Los Angeles Is The Poorest Big City
There are new stats out showing that the Los Angeles area has the highest poverty rates of the biggest cities.
The American Community Survey numbers put out by the Census Bureau looked at poverty in 25 major metropolitan areas in 2013. The Los Angeles-Long Beach-Anaheim area had 17.6 percent of people living under the poverty line. The area that had the highest rate of all the areas were our neighbors to the east: Riverside-San Bernardino-Ontario had 18.2 percent of its residents living under the poverty line. Miami-Fort Lauderdale-West Palm Beach also had slightly more than us with 17.7 percent. We tied with Phoenix-Mesa-Scottsdale.
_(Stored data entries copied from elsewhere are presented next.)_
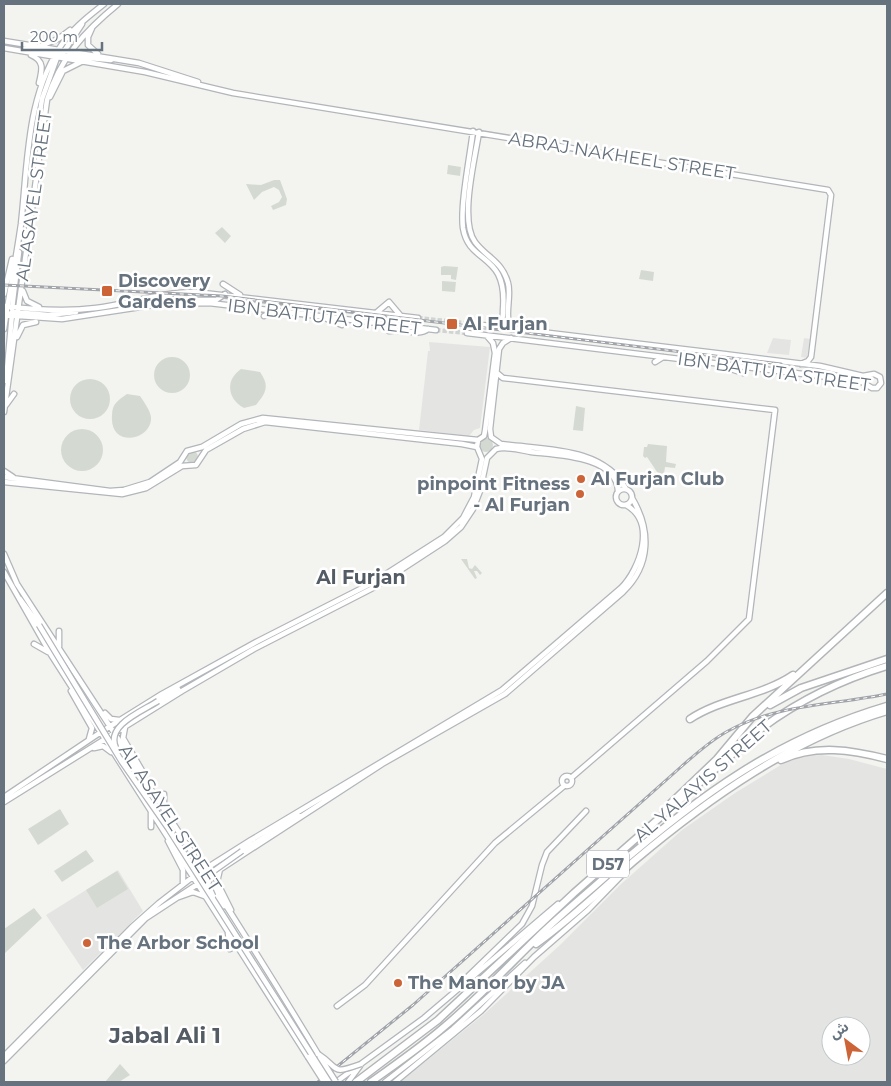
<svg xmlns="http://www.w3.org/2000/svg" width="891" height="1086" font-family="Montserrat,'Noto Sans Arabic',sans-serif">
<rect width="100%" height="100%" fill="#f3f4f0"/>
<path fill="#e4e5e3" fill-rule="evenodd" d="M773 338 791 340 789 355 767 353Z
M804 338 810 339 807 358 801 357Z
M429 342 490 347 480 428 474 430 469 436 419 430 428 351H430Z
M822 755 849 759 887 769V1082H400L483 1015 560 945 620 885 682 830 735 793 784 763 805 756ZM831 1026H861V1056H831Z
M118 870 143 911 83 970 46 915Z"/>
<path fill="#d4dad2" d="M448 165 461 167 460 176 447 174Z
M274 180H280L287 199 286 205 273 210 271 206 279 202 282 197 279 190 274 187 262 192 254 200 246 184 261 185Z
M222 227 231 236 225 243 215 233Z
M444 266 458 267 456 280 451 279V275H441V267Z
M641 270 654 272 653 281 639 279Z
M442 281 456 282 455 292 442 291Z
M154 375a18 18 0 1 1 36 0a18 18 0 1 1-36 0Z
M241 369 260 372C270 386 266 393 256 405L244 408C226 398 226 379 241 369Z
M70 399a20 20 0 1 1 40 0a20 20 0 1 1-40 0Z
M127 394 140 396C144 402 150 410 151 417 153 440 109 450 112 415 112 404 118 400 127 394Z
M576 406 585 408 583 431 573 430Z
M61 450a21 21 0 1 1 42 0a21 21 0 1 1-42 0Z
M479 445a7 7 0 1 1 14 0a7 7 0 1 1-14 0Z
M648 444 667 446 666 462 676 464 675 468 665 467 663 481 647 457 645 458 643 456 644 447H647Z
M186 457a6 6 0 1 1 12 0a6 6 0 1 1-12 0Z
M467 559 469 568 472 569 475 565 482 573 480 575 477 571H474L477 578 475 579 461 559Z
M60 809 69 824 38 845 28 829Z
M86 850 94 861 62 882 54 871Z
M117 871 128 889 97 908 86 890Z
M34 908 42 918 4 954V929Z
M120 1064 130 1075 119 1082H105Z"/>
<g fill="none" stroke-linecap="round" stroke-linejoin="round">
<path stroke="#d0d4d3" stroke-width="4.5" stroke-dasharray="4.5 2" stroke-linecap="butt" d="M418 318 482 325
M436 330 467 333"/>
<defs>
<path id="secondary" d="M92 28 88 37V45L98 54
M4 41 139 63 198 82
M40 46 58 39 70 30
M4 48 145 72 233 93 828 190 831 195 811 357 808 361 801 364
M24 49 59 53
M63 53 82 24
M31 55C45 61 42 70 39 83
M57 55 111 60
M50 97 63 71 81 62
M473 131C470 156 460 205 463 228 469 266 508 251 503 310 503 317 503 322 497 326
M479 132C475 159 459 220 475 242 487 258 502 261 508 283 512 296 503 318 512 328
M39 137V119L42 99 58 55
M223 284 240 295
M23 291 27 301 39 307
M4 294 12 259
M190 300H216L225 294
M4 306C35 310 65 312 96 308 129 304 161 292 195 292L418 318
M12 309 19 252
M376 313 389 302 400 315
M4 315 62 319 160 304 209 303 436 330
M6 316 13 312 48 315 76 312
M264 316 277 311
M327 319 342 325
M4 329C9 294 16 259 21 224 28 162 26 92 65 40 76 26 90 15 104 4
M389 331C401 328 418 337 428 329
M467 333 836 378 862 382 872 388H877L881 383 880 377 874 374 863 376 820 366 724 354 482 325
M17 337 23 325 36 322
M511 338 503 343 499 349 490 429 491 437 501 444C543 450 603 446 626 489
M655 362 663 357
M728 368 743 373
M497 373 503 378 775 410 749 619 707 661 571 778
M6 381 12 314
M6 405 14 394
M4 412 47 100C60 58 85 31 118 4
M4 471 13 477
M4 477 110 491 124 490 150 482 180 462 187 451 202 447 241 424 263 418 478 440 484 436 485 431 495 353 493 343 487 336
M4 482 122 494 146 488 182 466 196 465 206 450 243 429 265 422 462 444 477 447
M616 497a8 8 0 1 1 16 0a8 8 0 1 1-16 0Z
M4 554 17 584C118 740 222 894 318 1054
M4 572 50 653 308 1057
M20 599 39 625
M59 631V647
M34 644 48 652
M71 691 92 728 89 739
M158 701 178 689
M105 713 111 719 119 720
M125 727 123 738 144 774 145 780
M114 740 136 773
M94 748 103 746 111 752
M562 781a5 5 0 1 1 10 0a5 5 0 1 1-10 0Z
M164 794V811
M4 797 101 732 162 694 258 641 372 583 444 537 463 518 474 497 482 459 477 447 478 440
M4 802 182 691 254 649 373 588 445 541 461 527 473 509 480 491 487 458 496 449C507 446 520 450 531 452 556 455 617 456 618 491
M151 812V827
M168 841 183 870V884
M242 851 299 816
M220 869 217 882 231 910
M219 870 382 764 505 694 623 592C651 565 651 530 632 498
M212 891 224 906
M179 897 193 892 204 896
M228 933 230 949
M462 982 522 924 532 906 542 865 547 852 586 811
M337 1006 365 985 495 843 564 786
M4 1056 132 927 159 903 194 876 251 840 502 690 621 588C640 569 657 522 626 505
M4 1061 146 918 213 874
M336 1082 424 1018 558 904
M348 1082 360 1066
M385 1082 453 1029 525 963
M395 1082 481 1011 534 957 588 910 622 875"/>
<path id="highway" d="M770 705 801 688 887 659
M690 719C722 698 762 696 793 675
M781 760C816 744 852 750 887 759
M670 804 717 759 753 716 887 593
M536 944C571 919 602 889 634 861 709 798 792 739 887 711
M356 1082 438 1020 574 893 762 728C801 699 841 680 887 666
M371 1082C396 1064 421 1047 444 1027 479 998 510 964 542 933 565 911 590 891 613 870 700 795 776 739 887 706"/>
</defs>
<use href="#secondary" stroke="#b2b6ba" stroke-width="7"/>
<use href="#highway" stroke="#b2b5b8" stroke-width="9"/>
<use href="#secondary" stroke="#fff" stroke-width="4.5"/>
<use href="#highway" stroke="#fff" stroke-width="6"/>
<defs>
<path id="rail" d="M4 285 222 296 781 364
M318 1082 413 1005 682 766C697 753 711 740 728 731 777 704 834 705 887 694"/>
</defs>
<use href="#rail" stroke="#a1a5aa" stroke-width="3"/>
<use href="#rail" stroke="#fff" stroke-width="1" stroke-dasharray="4" stroke-linecap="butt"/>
<defs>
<path id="secondary-bridge" d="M39 625 122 762 168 828 329 1082
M116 748C105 725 143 711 158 701
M213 896 208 885 211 873 242 851
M318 1054C341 1069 330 1075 361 1064
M308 1057 324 1082
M320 1057 336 1082"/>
</defs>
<use href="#secondary-bridge" stroke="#b2b6ba" stroke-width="7" stroke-linecap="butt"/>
<use href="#secondary-bridge" stroke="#fff" stroke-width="4.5"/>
</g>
<g fill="#cc6437" stroke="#fff" stroke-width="2">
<rect x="101" y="285" width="12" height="12" rx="2.5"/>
<rect x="446" y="318" width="12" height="12" rx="2.5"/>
<circle cx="581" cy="479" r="5"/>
<circle cx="580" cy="494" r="5"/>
<circle cx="87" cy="943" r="5"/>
<circle cx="398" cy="983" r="5"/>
</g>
<g text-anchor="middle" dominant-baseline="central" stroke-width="5" stroke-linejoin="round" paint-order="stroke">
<rect fill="#fff" stroke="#949ca4" stroke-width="1" x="587" y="850.5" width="42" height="27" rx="4"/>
<g font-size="16" font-weight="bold" fill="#66727d">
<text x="608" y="864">D57</text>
</g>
<g font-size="18" fill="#66727d" stroke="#fff">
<text transform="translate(622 156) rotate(9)">ABRAJ NAKHEEL STREET</text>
<text transform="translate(34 196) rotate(-82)">AL ASAYEL STREET</text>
<text transform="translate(324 317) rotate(7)">IBN BATTUTA STREET</text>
<text transform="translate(774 372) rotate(8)">IBN BATTUTA STREET</text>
<text transform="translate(703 781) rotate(-41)">AL YALAYIS STREET</text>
<text transform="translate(170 818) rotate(57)">AL ASAYEL STREET</text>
</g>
<g font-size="18" font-weight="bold" fill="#66727d" stroke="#fff" text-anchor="start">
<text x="118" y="281">Discovery<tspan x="118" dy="21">Gardens</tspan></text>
<text x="463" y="324">Al Furjan</text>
<text x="591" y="479">Al Furjan Club</text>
<text x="570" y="484" text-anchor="end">pinpoint Fitness<tspan x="570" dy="21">- Al Furjan</tspan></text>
<text x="97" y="943">The Arbor School</text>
<text x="408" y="983">The Manor by JA</text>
</g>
<g font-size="19" font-weight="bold" fill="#535b64" stroke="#fff">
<text x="361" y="577">Al Furjan</text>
</g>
<g font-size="22" font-weight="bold" fill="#535b64" stroke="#fff">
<text x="165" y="1035">Jabal Ali 1</text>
</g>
</g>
<rect width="891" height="1086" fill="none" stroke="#66727d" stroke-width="10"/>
<g transform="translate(846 1041) rotate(328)"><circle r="24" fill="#ffffff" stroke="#c2c7cb"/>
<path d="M0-4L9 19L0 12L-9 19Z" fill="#cc6437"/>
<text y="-8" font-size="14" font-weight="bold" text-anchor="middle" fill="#66727d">ش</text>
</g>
<path d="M22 42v8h80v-8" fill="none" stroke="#66727d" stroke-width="2.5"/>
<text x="30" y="42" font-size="15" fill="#66727d" stroke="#ffffff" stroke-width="4" paint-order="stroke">200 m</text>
</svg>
But among the biggest cities, we're at the top. The rate in New York-Newark-Jersey City was 14.6 percent, in Chicago-Naperville-Elgin it was 14.4 percent and Washington-Arlington-Alexandria was the least-impoverished of all 25 areas with 8.5 percent living under the poverty line. Up in San Francisco-Oakland-Hayward the rate was 11.5, and down in San Diego-Carlsbad the rate is 15.2. California's rate overall was 16.8 percent.
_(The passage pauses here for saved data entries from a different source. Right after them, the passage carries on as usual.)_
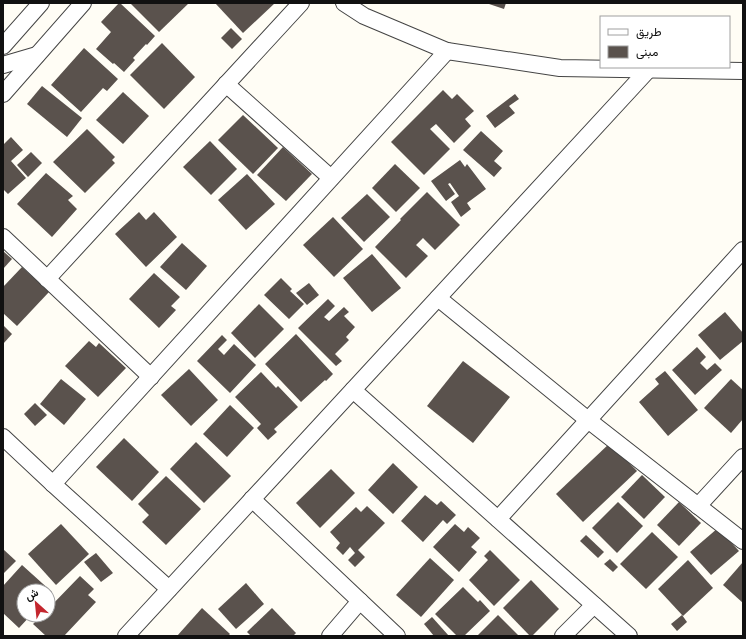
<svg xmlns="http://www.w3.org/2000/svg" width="746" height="639" viewBox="0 0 746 639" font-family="'PT Serif',Vazirmatn,serif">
<rect width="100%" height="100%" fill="#fffdf5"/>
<!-- building -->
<g fill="#5a524d">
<polygon points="119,3 120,3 155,36 147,45 146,44 133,58 135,60 124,72 114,63 113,64 96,49 111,32 101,22"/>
<polygon points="130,3 189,3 159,32"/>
<polygon points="215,3 275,3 243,33"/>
<polygon points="486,3 506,3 504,9"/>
<polygon points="231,28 242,39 232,49 221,38"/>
<polygon points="162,43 195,77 164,109 130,75"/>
<polygon points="84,48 118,79 107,91 103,88 81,112 51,85"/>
<polygon points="42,86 82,118 67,137 27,104"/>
<polygon points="443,90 452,99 457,94 474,111 465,119 471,126 454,143 436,124 430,129 450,149 424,175 391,142"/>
<polygon points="123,92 149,116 123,144 96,120"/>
<polygon points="515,94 519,99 509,106 515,113 495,128 486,116"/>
<polygon points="243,115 278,148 253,174 218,140"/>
<polygon points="87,129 115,157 112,160 115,163 85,193 53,162"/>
<polygon points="481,131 503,151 494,161 502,168 494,177 463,150"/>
<polygon points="11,137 23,150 11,161 26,178 8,194 3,189 3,145"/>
<polygon points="210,141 237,169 211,195 183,167"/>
<polygon points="283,147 312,174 286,201 257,175"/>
<polygon points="31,152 42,163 28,177 17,165"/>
<polygon points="460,160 465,167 467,164 486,189 467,203 471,209 461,217 451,202 459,196 450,183 448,184 455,194 446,201 431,181"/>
<polygon points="395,164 420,188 396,212 372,188"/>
<polygon points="46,173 73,196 68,200 77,209 52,237 17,204"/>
<polygon points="247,174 275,204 246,230 218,200"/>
<polygon points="427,192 460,225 435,250 423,238 416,245 428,256 406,278 375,247 401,220 400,219"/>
<polygon points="367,194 390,217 364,242 341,218"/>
<polygon points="139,212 146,220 154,212 177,237 146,267 115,234"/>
<polygon points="333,217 363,249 334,277 303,245"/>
<polygon points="182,243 207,266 186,290 160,267"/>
<polygon points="3,251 12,259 3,269"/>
<polygon points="372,254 401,288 372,312 343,278"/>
<polygon points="22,267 49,292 17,326 3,313 3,287"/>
<polygon points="154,273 180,297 171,306 176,310 159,328 129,299"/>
<polygon points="281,278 292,289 290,291 304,304 289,319 264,295"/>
<polygon points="309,283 319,295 307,305 296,293"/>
<polygon points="328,299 335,306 324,317 329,321 344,307 349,312 344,316 355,327 346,337 349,340 335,354 342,361 336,366 298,328"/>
<polygon points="259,304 284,329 255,358 231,333"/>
<polygon points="725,312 743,333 743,341 720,360 698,335"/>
<polygon points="3,325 12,334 3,344"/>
<polygon points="296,334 333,374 326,381 325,380 301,402 265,364"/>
<polygon points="222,335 227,340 218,349 224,355 234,344 256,365 230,393 197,361"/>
<polygon points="89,341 96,347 99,343 126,368 98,397 65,366"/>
<polygon points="697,347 706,357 700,363 707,370 715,363 722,370 695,395 672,370"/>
<polygon points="463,361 510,397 473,443 427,406"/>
<polygon points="189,369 218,400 191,426 161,395"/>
<polygon points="665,371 698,410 668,436 639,402 659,384 655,379"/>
<polygon points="261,372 276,388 278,386 298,407 274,429 277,432 268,440 257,428 261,424 235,397"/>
<polygon points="61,379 86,399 64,425 40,404"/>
<polygon points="731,379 743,390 743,419 731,433 704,408"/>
<polygon points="35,403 47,415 35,426 24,414"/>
<polygon points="230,405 254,428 227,457 203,434"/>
<polygon points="124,438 159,472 132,501 96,467"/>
<polygon points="196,442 231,476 204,503 170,469"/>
<polygon points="610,443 637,471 583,522 556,494"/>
<polygon points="393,463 418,487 393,514 368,490"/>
<polygon points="331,469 355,493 320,528 296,503"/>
<polygon points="642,475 665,497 644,519 621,497"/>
<polygon points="166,476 201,509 166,545 142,522 149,515 138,504"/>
<polygon points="425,495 437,505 441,501 456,515 447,524 443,520 423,542 401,521"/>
<polygon points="618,502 643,526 617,553 592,528"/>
<polygon points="679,502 701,523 679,546 657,525"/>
<polygon points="367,506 385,523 358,550 365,557 355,567 348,560 355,553 350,547 343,555 336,548 340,543 330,532 356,507 361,512"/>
<polygon points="61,524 89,554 56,585 28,554"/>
<polygon points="455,524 464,532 468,527 480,538 471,547 477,552 459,572 433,547"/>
<polygon points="718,528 739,551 711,575 690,552"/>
<polygon points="652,532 678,557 646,589 620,564"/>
<polygon points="586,535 604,552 598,558 580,541"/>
<polygon points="3,549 16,561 3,574"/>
<polygon points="490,550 520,580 494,606 469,580 488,560 484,556"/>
<polygon points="96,553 113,573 101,582 84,562"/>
<polygon points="430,558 454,580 421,617 396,595"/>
<polygon points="610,559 618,567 613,572 604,564"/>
<polygon points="688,560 713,588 683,616 658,589"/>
<polygon points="743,562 743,603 723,585"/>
<polygon points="22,565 52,592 48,597 48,591 24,591 24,615 31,615 19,628 3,613 3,586"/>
<polygon points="80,576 94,589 88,595 96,602 64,636 46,636 33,624 42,615 48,615 48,609"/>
<polygon points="531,580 559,609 532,636 530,636 503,608"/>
<polygon points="246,583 264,604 236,629 218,609"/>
<polygon points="463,587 478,602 480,600 490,611 464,636 457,636 435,614"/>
<polygon points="202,608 230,634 228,636 177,636"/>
<polygon points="272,608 296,633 293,636 251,636 247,632"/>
<polygon points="498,615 519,636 477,636"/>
<polygon points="682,615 687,622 677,631 671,624"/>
<polygon points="432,617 449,636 434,636 424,624"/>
</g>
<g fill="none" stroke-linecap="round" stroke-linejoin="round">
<defs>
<g id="minor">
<polyline points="344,3 364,16 447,51 560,68 743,71"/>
<polyline points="3,46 41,3"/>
<polyline points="3,65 37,55"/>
<polyline points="226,84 331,178"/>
<polyline points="3,94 83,3"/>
<polyline points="3,237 151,377"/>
<polyline points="47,279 301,3"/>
<polyline points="438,298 588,420 743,541"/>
<polyline points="353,390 629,636"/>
<polyline points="3,437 53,484 169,589"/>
<polyline points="53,484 447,51"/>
<polyline points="252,499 397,636"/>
<polyline points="698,506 743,457"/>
<polyline points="498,519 743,250"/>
<polyline points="126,636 649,69"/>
<polyline points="330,636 360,601"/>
<polyline points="563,636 594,605"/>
</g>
</defs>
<!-- minor casing -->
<use href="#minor" stroke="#444" stroke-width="18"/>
<!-- minor -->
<use href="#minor" stroke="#fff" stroke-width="16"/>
</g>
<!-- border -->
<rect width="746" height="639" fill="none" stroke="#111111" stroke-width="8"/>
<!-- legend -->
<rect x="600" y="16" width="130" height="52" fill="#ffffff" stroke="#a0a0a0"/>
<rect x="608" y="29" width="20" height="6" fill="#ffffff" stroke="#a0a0a0"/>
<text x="636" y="36" font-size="12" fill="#111111">طريق</text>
<rect x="608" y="46" width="20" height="12" fill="#5a524d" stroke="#a0a0a0"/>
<text x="636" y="56" font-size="12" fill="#111111">مبنى</text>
<!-- north arrow -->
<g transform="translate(36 603) rotate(333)"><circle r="19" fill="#ffffff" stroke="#a0a0a0"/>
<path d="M0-3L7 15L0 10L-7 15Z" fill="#c4262e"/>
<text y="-6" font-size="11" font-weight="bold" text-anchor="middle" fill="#111111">ش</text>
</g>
</svg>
And of course, any time we talk about poverty in California, it's important to note that the situation is probably worse than it sounds. The poverty line is the same—$23,550 for a family of four—whether you're talking about Wyoming (which actually had the lowest poverty rate of the states at 10.6 percent) or a notoriously expensive city like San Francisco. These numbers from the census don't seem to take the varying costs of living in different cities and states into account.
“We find that Los Angeles stands out even more, unfortunately," Sarah Bohn, a researcher at the Public Policy Institute of California, told KPCC. "Housing costs are really playing a big role in family budgets and being able to make ends meet.”
Our median household income in the Los Angeles area was $58,869 in 2013. Incomes in the Los Angeles are rose $804 from the year before, but we're still $1540 behind 2010 levels.
The number that worries Marybeth Mattingly, a researcher at Stanford University’s Center on Poverty and Inequality, is the rising child poverty rate. It was 25.3 percent in 2013, which is up from 22.6 percent in 2010. Mattingly said, "These numbers paint a bleak picture for California."
There's not really any kind of silver lining but the not-quite-good news from the Census is that overall poverty rates didn't change much around the country and actually went down a bit. But this comes after four years of the poverty rate ticking up and one year of the rate stabilizing:
The change in poverty rates year by year (Census)
If you want to take the really long view, other stats show that the number of people in poverty in Southern California has grown 69 percent since 1990, while the population has only grown 26 percent during that time.